Always ready to rescue at sea

Rescuers at sea, all volunteers, offer their time and expertise and help those who need to be rescued at sea. For this, they are trained throughout the year.

“Christian, you will simulate a waterway. We’ll send you a guy with a motor pump. We’ll give you the trailer and we’ll get you back.” This is the program of exercise this afternoon in three sentences. The role of the castaway will be played by a small unit, which usually serves as a school boat. On board, Christian, who is one of the bosses of the SNSM. He is the one on call this week. And a boater: Stephan. As soon as it is said, the future castaways leave the harbor.

Port exit

The star of the class SNS 156 bears the sweet name of Sainte-Anne-du-Port. She is moored at the beginning of the pontoon, ready to fly to the rescue of anyone who needs it. Cyril, who is in command, gives his instructions before departure. “One of the boaters will be on the boat. We will transfer the motor pump. Then we will pass the trailer, with the small crowbar. We cast off the moorings. We leave the harbor.
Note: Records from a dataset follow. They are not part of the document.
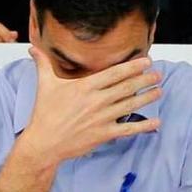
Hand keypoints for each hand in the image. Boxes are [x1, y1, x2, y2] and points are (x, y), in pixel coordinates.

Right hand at [17, 47, 161, 165]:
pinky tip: (156, 122)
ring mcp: (102, 118)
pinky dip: (144, 126)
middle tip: (158, 74)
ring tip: (159, 91)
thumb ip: (43, 64)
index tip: (146, 61)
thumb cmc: (45, 113)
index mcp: (85, 87)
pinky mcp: (104, 134)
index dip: (133, 67)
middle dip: (145, 80)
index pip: (114, 73)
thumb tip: (32, 49)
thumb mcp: (45, 85)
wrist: (44, 142)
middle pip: (127, 87)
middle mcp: (96, 101)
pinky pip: (128, 129)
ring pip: (130, 105)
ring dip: (147, 98)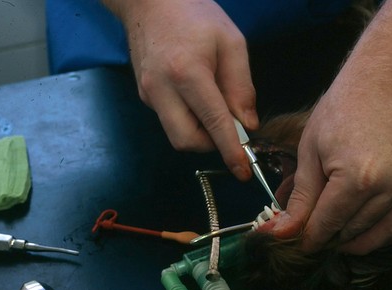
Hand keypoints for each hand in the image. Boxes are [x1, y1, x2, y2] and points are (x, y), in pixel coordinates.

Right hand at [110, 0, 257, 179]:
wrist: (150, 1)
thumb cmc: (196, 15)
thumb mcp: (231, 43)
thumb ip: (242, 88)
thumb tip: (247, 126)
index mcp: (187, 73)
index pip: (213, 123)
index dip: (230, 150)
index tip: (243, 171)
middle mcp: (162, 90)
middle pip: (187, 141)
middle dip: (211, 145)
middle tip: (228, 129)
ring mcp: (148, 95)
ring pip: (176, 135)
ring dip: (200, 134)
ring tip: (213, 109)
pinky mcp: (144, 96)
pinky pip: (169, 120)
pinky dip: (188, 121)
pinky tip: (196, 99)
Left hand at [265, 0, 391, 254]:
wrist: (390, 78)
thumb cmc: (343, 110)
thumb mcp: (311, 151)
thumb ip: (300, 197)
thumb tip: (280, 234)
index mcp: (357, 176)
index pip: (329, 224)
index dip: (313, 238)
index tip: (304, 243)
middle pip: (356, 230)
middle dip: (334, 238)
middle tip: (324, 236)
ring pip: (386, 232)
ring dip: (361, 240)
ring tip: (346, 237)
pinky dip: (391, 231)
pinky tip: (373, 228)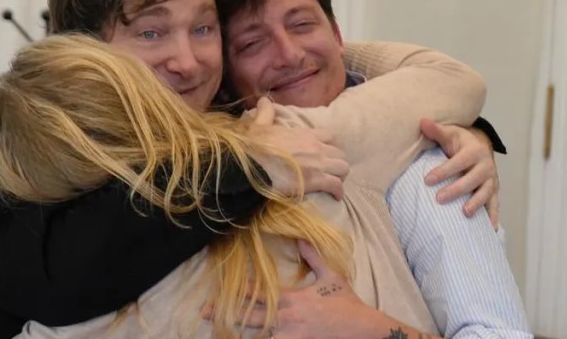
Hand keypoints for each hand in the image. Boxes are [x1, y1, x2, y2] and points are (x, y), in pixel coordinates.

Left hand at [203, 240, 404, 338]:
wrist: (363, 330)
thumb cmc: (347, 303)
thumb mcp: (331, 275)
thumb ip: (313, 257)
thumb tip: (299, 238)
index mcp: (291, 300)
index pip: (257, 295)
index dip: (236, 293)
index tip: (216, 291)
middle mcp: (286, 319)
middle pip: (249, 317)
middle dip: (225, 315)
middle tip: (203, 313)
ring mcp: (290, 337)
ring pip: (257, 337)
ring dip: (238, 334)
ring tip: (218, 332)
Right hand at [248, 97, 348, 200]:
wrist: (252, 167)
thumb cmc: (254, 147)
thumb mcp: (259, 125)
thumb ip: (266, 113)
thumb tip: (264, 99)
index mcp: (305, 134)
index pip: (330, 136)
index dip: (330, 145)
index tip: (325, 153)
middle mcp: (316, 147)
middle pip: (340, 153)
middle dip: (337, 162)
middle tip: (329, 170)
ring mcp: (318, 164)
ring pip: (343, 168)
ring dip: (340, 176)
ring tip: (334, 182)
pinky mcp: (316, 181)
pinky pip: (337, 185)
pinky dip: (338, 191)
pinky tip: (336, 196)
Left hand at [420, 118, 499, 227]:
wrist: (479, 147)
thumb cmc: (460, 142)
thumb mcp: (449, 133)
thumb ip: (436, 130)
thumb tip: (422, 121)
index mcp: (474, 151)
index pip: (459, 162)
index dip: (444, 171)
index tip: (427, 180)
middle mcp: (486, 165)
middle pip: (472, 179)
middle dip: (456, 190)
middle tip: (439, 199)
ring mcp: (491, 179)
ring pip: (485, 192)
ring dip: (476, 203)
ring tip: (465, 213)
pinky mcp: (494, 190)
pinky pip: (494, 204)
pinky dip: (493, 216)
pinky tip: (491, 229)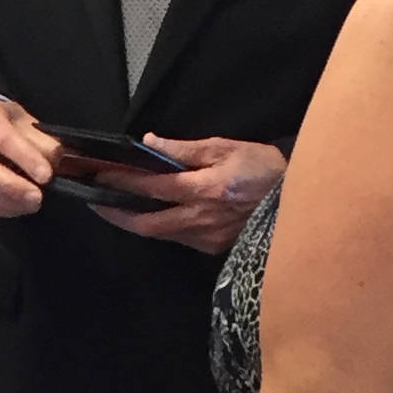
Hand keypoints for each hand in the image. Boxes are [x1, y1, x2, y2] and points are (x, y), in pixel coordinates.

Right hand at [0, 97, 60, 218]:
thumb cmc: (4, 121)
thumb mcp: (25, 119)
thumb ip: (42, 140)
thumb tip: (55, 163)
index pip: (3, 139)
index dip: (25, 159)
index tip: (46, 176)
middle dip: (12, 187)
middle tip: (37, 198)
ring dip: (7, 203)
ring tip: (31, 205)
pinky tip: (18, 209)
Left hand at [88, 133, 284, 251]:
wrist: (298, 203)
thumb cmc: (265, 169)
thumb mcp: (228, 148)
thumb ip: (186, 149)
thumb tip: (150, 144)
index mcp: (204, 190)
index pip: (151, 187)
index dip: (121, 182)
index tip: (98, 175)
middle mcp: (200, 219)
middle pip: (146, 223)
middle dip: (116, 214)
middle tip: (94, 204)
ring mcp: (205, 238)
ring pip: (159, 233)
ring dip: (135, 221)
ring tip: (114, 208)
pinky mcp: (212, 248)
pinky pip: (177, 238)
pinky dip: (159, 226)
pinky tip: (150, 216)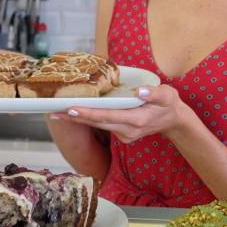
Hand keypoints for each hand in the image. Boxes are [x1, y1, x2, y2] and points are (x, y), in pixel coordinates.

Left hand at [49, 85, 189, 143]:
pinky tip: (75, 112)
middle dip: (75, 117)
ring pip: (97, 125)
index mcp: (136, 121)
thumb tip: (138, 92)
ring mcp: (124, 135)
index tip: (71, 109)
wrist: (174, 121)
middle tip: (53, 112)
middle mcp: (127, 131)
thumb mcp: (167, 95)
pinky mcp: (121, 134)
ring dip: (78, 119)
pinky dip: (89, 118)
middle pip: (97, 123)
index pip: (107, 117)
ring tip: (57, 112)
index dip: (88, 113)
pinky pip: (102, 125)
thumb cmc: (169, 104)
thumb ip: (154, 93)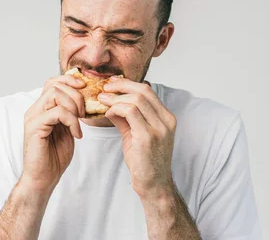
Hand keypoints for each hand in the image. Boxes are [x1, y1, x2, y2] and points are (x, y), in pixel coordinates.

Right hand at [21, 75, 85, 193]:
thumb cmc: (54, 157)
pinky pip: (57, 112)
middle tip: (85, 113)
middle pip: (55, 85)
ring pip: (55, 94)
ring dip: (73, 106)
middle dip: (76, 95)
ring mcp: (33, 117)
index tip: (85, 88)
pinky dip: (71, 121)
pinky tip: (76, 134)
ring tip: (80, 123)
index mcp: (41, 108)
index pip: (53, 82)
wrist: (43, 178)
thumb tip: (84, 99)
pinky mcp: (34, 127)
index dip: (69, 80)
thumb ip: (71, 114)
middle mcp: (34, 110)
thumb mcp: (67, 129)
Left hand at [98, 78, 176, 198]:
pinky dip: (116, 108)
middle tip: (104, 89)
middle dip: (121, 86)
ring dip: (115, 98)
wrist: (153, 184)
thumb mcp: (136, 134)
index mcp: (166, 117)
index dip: (128, 84)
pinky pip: (130, 112)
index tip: (112, 84)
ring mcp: (159, 128)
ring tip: (102, 100)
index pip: (148, 91)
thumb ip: (126, 118)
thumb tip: (110, 103)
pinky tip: (107, 113)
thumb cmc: (145, 161)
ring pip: (135, 100)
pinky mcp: (147, 137)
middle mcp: (166, 120)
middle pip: (143, 91)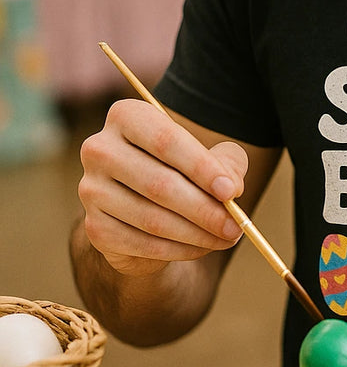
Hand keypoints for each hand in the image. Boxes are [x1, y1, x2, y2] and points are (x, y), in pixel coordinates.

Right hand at [78, 98, 247, 275]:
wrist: (147, 205)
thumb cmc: (185, 170)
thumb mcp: (212, 157)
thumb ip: (228, 164)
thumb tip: (231, 188)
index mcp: (128, 117)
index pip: (166, 141)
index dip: (202, 168)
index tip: (231, 191)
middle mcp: (100, 149)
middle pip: (159, 184)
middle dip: (205, 209)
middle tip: (235, 226)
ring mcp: (91, 189)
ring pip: (151, 219)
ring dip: (196, 234)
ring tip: (227, 238)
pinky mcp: (94, 227)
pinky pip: (141, 244)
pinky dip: (178, 249)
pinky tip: (201, 247)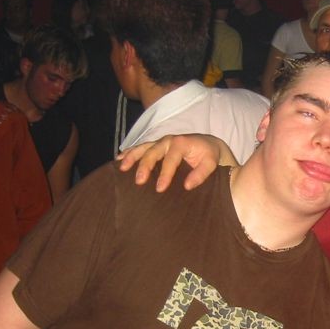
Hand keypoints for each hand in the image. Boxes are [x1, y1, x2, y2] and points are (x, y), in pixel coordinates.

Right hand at [117, 134, 231, 191]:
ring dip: (131, 157)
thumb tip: (187, 186)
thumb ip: (201, 174)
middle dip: (144, 166)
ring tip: (122, 168)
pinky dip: (129, 153)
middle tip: (139, 182)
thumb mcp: (211, 164)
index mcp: (181, 143)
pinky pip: (140, 148)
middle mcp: (168, 140)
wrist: (208, 145)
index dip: (165, 174)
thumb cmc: (209, 156)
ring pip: (143, 147)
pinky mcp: (155, 145)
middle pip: (153, 152)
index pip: (171, 159)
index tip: (160, 189)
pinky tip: (118, 160)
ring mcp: (160, 142)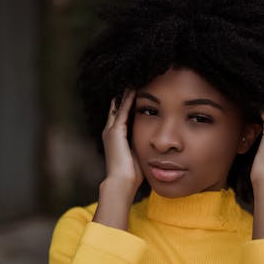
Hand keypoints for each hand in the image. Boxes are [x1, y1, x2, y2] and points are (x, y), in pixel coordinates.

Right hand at [93, 89, 142, 229]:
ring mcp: (111, 130)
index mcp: (115, 137)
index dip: (127, 103)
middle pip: (117, 106)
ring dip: (126, 93)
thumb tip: (153, 142)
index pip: (121, 114)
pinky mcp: (115, 132)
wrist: (121, 183)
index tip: (137, 91)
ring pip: (119, 105)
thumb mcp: (137, 154)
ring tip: (134, 79)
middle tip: (134, 79)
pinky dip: (128, 99)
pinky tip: (134, 89)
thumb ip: (141, 145)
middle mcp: (110, 131)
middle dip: (125, 94)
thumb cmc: (131, 175)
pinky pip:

At a surprisingly slow speed. If it was a “real” intervention, for people drowning, would we go faster? “No,” Cyril answers. In the port, the speed is limited to 3 knots. With its 14.80 m, the SNS 156 moves a lot of water. There is no question of causing an accident, of shaking the pontoon, or a child on the deck of a sailboat falling into the water. ”

Here comes the call for help, clearly identified as an exercise. The small boat allegedly in distress is near the buoy “As you can”, the name of a wreck that sank there. The buoy is a cardinal east: it is east of the danger. And we go to the east of the buoy.

A floating reflective vest that supports two people

In addition to Cyril and Christophe, aboard Hervey Duchesne, chief of the bridge, and three boatmen: Yvonne , Yves and Vincent Le Roy. All four wear self-inflating vests orange, 225 newtons. Vests with reflective tapes that can hold two people on the surface of the water: the rescuer and the rescued. This gives an image of the physical commitment one is willing to offer when one decides to give his time to the SNSM.

The other two, the boss and the radio, who remain at the bridge, wear blue vests with reflective materials of 150 newtons. Dialogue at the VHF: “We are two on board,” report the shipwrecked. “Did you go for two? Asks Christophe. ” Yes. – You donned your lifejackets. – Yes. ”

Pairing

Cyril decided: “We will start to couple on his port side. The boaters prepare the tusks, these kinds of big balloons that protect the hull when moored against another ship or along a dock.

Here we are with our castaways. The pairing maneuver (mooring the two boats side by side) is not as simple as you would think. “We have to start again here, guys,” Cyril said, stiffening the rear hawser. While the water is flat and there is little wind, a small Beaufort, the two boats rattle a lot against each other.

The pump, the trailer

The pump is transshipped on the small boat, as well as one of the boaters. Rescuers always leave one of them on the boat they are rescuing. Someone who is used to handling a pump, who knows what to do when towed, and who can reassure stressed sailors if necessary.

The trailer is over. We pull the small boat after 50m hawsers. All are well, end of the exercise, each one returns to the port in an autonomous way. The exercise was profitable: “Taking couples. We do not often, says Cyril. It is rare that the weather allows it. We always have things to improve.

Now the VHF is crackling. It’s a call to help a real one, that one. But this one will not be for us: it is located on the other side of the Channel, in Falmouth, on the English coast.